Counsel for the petitioner submitted that the auditor had erred by applying a test of necessity rather than reasonableness. He had failed to appreciate that the rates charged by Bates Wells were in the main lower than the hourly rates that Balfour & Manson was entitled to charge. In relation to Mr Bates’ work, the case had merited the instruction of junior and senior counsel and thus his work had not been superfluous and ought to have been allowed.
In his decision, Lord Braid said of the auditor’s method: “Reading his minute as a whole, it is clear that the auditor had the correct test in mind. It is true that in considering reasonableness, he stated (among other factors) that he was unable to identify any aspect of the litigation which required the role of English agents. In any event, I see no reason why, in considering whether it was reasonable to obtain English advice, the need for such advice should not be a relevant factor.”
He continued: “More to the point, the auditor makes clear that he took into account the arguments before him about the particular knowledge of the English agents and the aspects of English public law involved, but was not persuaded that they were sufficient reasons to justify the instruction of English Agents.

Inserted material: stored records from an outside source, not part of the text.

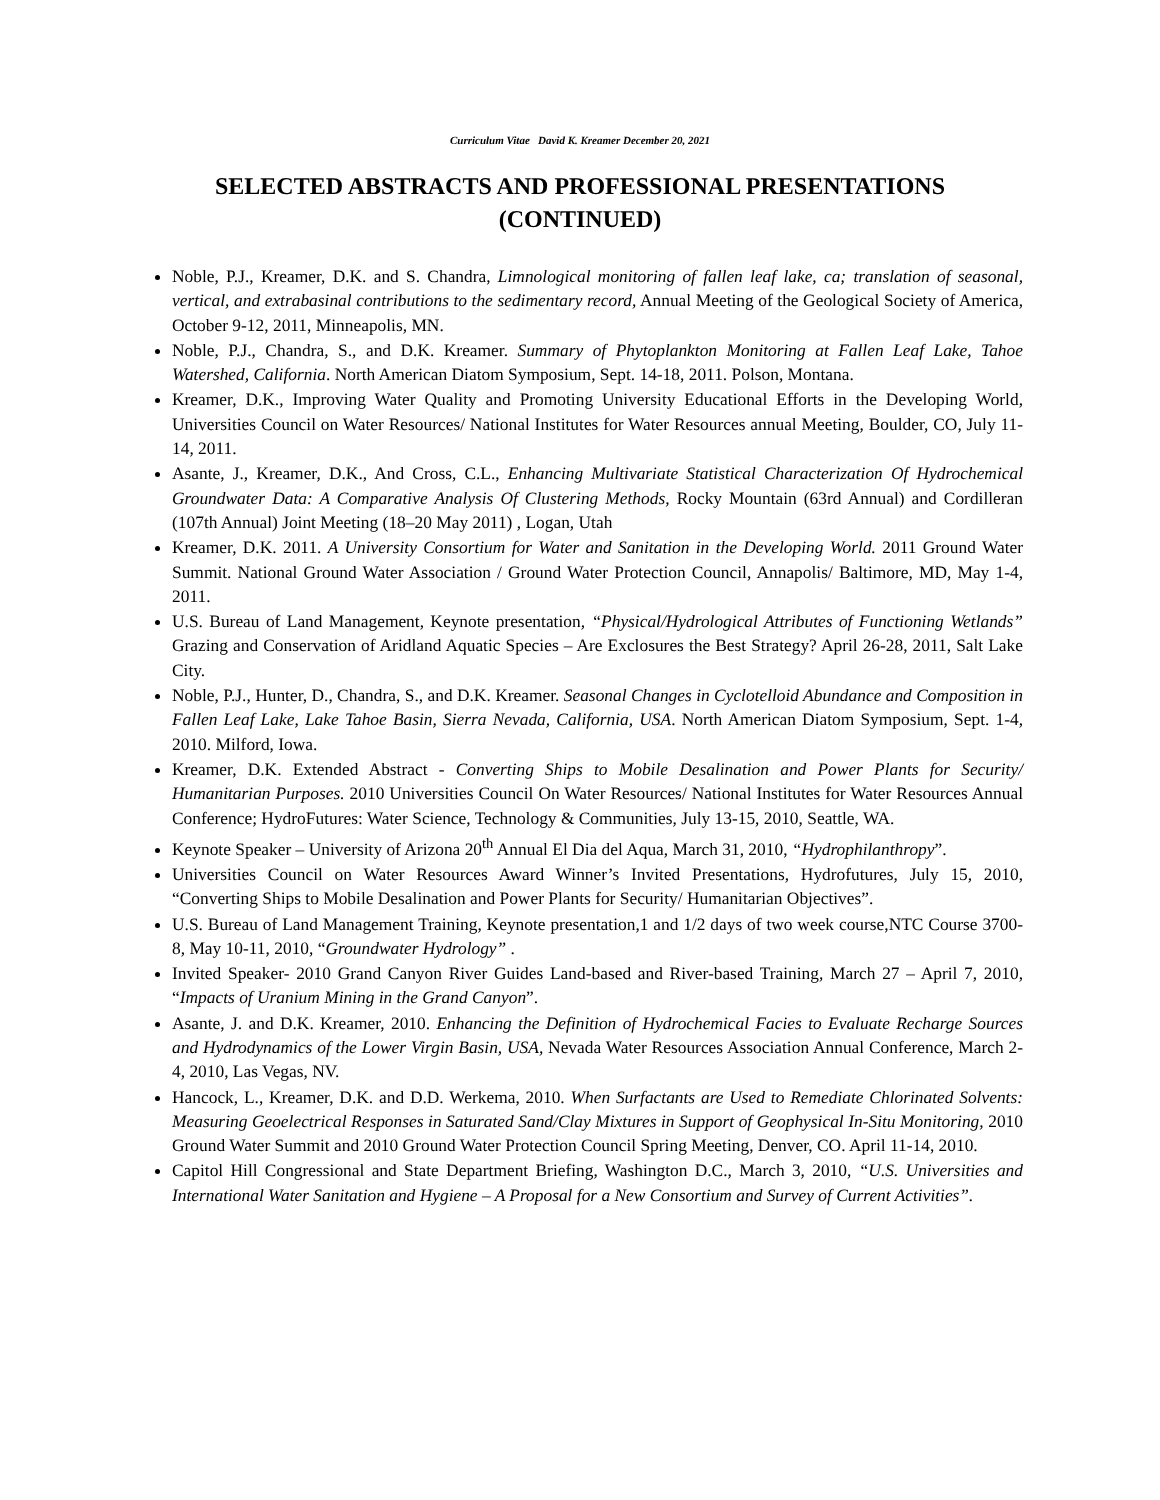Curriculum Vitae David K. Kreamer December 20, 2021
SELECTED ABSTRACTS AND PROFESSIONAL PRESENTATIONS
(CONTINUED)
Noble, P.J., Kreamer, D.K. and S. Chandra, Limnological monitoring of fallen leaf lake, ca; translation of seasonal, vertical, and extrabasinal contributions to the sedimentary record, Annual Meeting of the Geological Society of America, October 9-12, 2011, Minneapolis, MN.
Noble, P.J., Chandra, S., and D.K. Kreamer. Summary of Phytoplankton Monitoring at Fallen Leaf Lake, Tahoe Watershed, California. North American Diatom Symposium, Sept. 14-18, 2011. Polson, Montana.
Kreamer, D.K., Improving Water Quality and Promoting University Educational Efforts in the Developing World, Universities Council on Water Resources/ National Institutes for Water Resources annual Meeting, Boulder, CO, July 11-14, 2011.
Asante, J., Kreamer, D.K., And Cross, C.L., Enhancing Multivariate Statistical Characterization Of Hydrochemical Groundwater Data: A Comparative Analysis Of Clustering Methods, Rocky Mountain (63rd Annual) and Cordilleran (107th Annual) Joint Meeting (18–20 May 2011) , Logan, Utah
Kreamer, D.K. 2011. A University Consortium for Water and Sanitation in the Developing World. 2011 Ground Water Summit. National Ground Water Association / Ground Water Protection Council, Annapolis/ Baltimore, MD, May 1-4, 2011.
U.S. Bureau of Land Management, Keynote presentation, “Physical/Hydrological Attributes of Functioning Wetlands” Grazing and Conservation of Aridland Aquatic Species – Are Exclosures the Best Strategy? April 26-28, 2011, Salt Lake City.
Noble, P.J., Hunter, D., Chandra, S., and D.K. Kreamer. Seasonal Changes in Cyclotelloid Abundance and Composition in Fallen Leaf Lake, Lake Tahoe Basin, Sierra Nevada, California, USA. North American Diatom Symposium, Sept. 1-4, 2010. Milford, Iowa.
Kreamer, D.K. Extended Abstract - Converting Ships to Mobile Desalination and Power Plants for Security/ Humanitarian Purposes. 2010 Universities Council On Water Resources/ National Institutes for Water Resources Annual Conference; HydroFutures: Water Science, Technology & Communities, July 13-15, 2010, Seattle, WA.
Keynote Speaker – University of Arizona 20<sup>th</sup> Annual El Dia del Aqua, March 31, 2010, “Hydrophilanthropy”.
Universities Council on Water Resources Award Winner’s Invited Presentations, Hydrofutures, July 15, 2010, “Converting Ships to Mobile Desalination and Power Plants for Security/ Humanitarian Objectives”.
U.S. Bureau of Land Management Training, Keynote presentation,1 and 1/2 days of two week course,NTC Course 3700-8, May 10-11, 2010, “Groundwater Hydrology” .
Invited Speaker- 2010 Grand Canyon River Guides Land-based and River-based Training, March 27 – April 7, 2010, “Impacts of Uranium Mining in the Grand Canyon”.
Asante, J. and D.K. Kreamer, 2010. Enhancing the Definition of Hydrochemical Facies to Evaluate Recharge Sources and Hydrodynamics of the Lower Virgin Basin, USA, Nevada Water Resources Association Annual Conference, March 2-4, 2010, Las Vegas, NV.
Hancock, L., Kreamer, D.K. and D.D. Werkema, 2010. When Surfactants are Used to Remediate Chlorinated Solvents: Measuring Geoelectrical Responses in Saturated Sand/Clay Mixtures in Support of Geophysical In-Situ Monitoring, 2010 Ground Water Summit and 2010 Ground Water Protection Council Spring Meeting, Denver, CO. April 11-14, 2010.
Capitol Hill Congressional and State Department Briefing, Washington D.C., March 3, 2010, “U.S. Universities and International Water Sanitation and Hygiene – A Proposal for a New Consortium and Survey of Current Activities”.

Nothing about the expression of that conclusion is redolent of the application of a test of necessity.”
Addressing the hourly rates issue, Lord Braid said: “The auditor had regard to what was either ‘invariably’ or ‘usually’ the case. What is lacking in that analysis is any consideration of what the respective costs of the English and Scottish agents were in this case. I consider that this was a misunderstanding, or at least a failure to appreciate, or investigate, the factual matrix which does go to the heart of the auditor’s decision. Had he concluded that that the costs were broadly similar, he might have come to a different decision on the reasonableness of instructing Bates Wells, if not that of instructing Mr Bates.”
He concluded: “The auditor did err in law, in failing to take into account a material factual matter (or misunderstanding or failing to investigate the respective rates in this case), which renders his decision susceptible to challenge. In relation to Bates Wells’ fees (but not those of counsel, where it is not suggested that the auditor misunderstood the respective costs of English and Scottish junior counsel), the matter must be remitted for reconsideration.”
The case was therefore remitted to the auditor to give further consideration to Bates Wells’ fees only.